Segment Start: Excerpted data

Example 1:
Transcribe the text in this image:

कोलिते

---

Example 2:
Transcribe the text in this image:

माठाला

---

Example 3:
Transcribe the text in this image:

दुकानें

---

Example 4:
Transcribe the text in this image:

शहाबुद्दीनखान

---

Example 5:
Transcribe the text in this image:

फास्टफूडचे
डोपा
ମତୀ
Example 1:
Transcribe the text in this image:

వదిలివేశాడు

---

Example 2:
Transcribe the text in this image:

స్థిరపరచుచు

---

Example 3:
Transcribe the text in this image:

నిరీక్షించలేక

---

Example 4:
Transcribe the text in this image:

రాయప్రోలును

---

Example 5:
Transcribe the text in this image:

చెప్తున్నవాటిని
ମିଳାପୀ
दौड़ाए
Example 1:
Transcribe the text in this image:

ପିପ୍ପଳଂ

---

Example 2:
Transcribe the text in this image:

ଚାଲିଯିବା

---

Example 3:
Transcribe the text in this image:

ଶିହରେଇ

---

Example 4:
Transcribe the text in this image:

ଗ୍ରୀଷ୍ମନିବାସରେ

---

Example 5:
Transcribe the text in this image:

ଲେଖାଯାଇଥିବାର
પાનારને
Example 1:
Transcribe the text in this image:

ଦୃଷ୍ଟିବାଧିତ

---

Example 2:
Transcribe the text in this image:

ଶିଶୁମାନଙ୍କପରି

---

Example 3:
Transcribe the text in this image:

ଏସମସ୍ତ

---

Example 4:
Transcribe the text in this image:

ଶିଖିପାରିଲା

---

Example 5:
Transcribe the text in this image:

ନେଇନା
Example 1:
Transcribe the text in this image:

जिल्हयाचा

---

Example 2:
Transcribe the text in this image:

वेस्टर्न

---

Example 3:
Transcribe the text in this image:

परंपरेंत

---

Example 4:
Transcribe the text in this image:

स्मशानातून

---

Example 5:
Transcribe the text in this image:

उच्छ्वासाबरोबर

Segment End: Excerpted data

= Task goal =
Across the whole listing, every line must be copied exactly.

= Solution for this exercise =
Example 1:
Transcribe the text in this image:

कोलिते

---

Example 2:
Transcribe the text in this image:

माठाला

---

Example 3:
Transcribe the text in this image:

दुकानें

---

Example 4:
Transcribe the text in this image:

शहाबुद्दीनखान

---

Example 5:
Transcribe the text in this image:

फास्टफूडचे
डोपा
ମତୀ
Example 1:
Transcribe the text in this image:

వదిలివేశాడు

---

Example 2:
Transcribe the text in this image:

స్థిరపరచుచు

---

Example 3:
Transcribe the text in this image:

నిరీక్షించలేక

---

Example 4:
Transcribe the text in this image:

రాయప్రోలును

---

Example 5:
Transcribe the text in this image:

చెప్తున్నవాటిని
ମିଳାପୀ
दौड़ाए
Example 1:
Transcribe the text in this image:

ପିପ୍ପଳଂ

---

Example 2:
Transcribe the text in this image:

ଚାଲିଯିବା

---

Example 3:
Transcribe the text in this image:

ଶିହରେଇ

---

Example 4:
Transcribe the text in this image:

ଗ୍ରୀଷ୍ମନିବାସରେ

---

Example 5:
Transcribe the text in this image:

ଲେଖାଯାଇଥିବାର
પાનારને
Example 1:
Transcribe the text in this image:

ଦୃଷ୍ଟିବାଧିତ

---

Example 2:
Transcribe the text in this image:

ଶିଶୁମାନଙ୍କପରି

---

Example 3:
Transcribe the text in this image:

ଏସମସ୍ତ

---

Example 4:
Transcribe the text in this image:

ଶିଖିପାରିଲା

---

Example 5:
Transcribe the text in this image:

ନେଇନା
Example 1:
Transcribe the text in this image:

जिल्हयाचा

---

Example 2:
Transcribe the text in this image:

वेस्टर्न

---

Example 3:
Transcribe the text in this image:

परंपरेंत

---

Example 4:
Transcribe the text in this image:

स्मशानातून

---

Example 5:
Transcribe the text in this image:

उच्छ्वासाबरोबर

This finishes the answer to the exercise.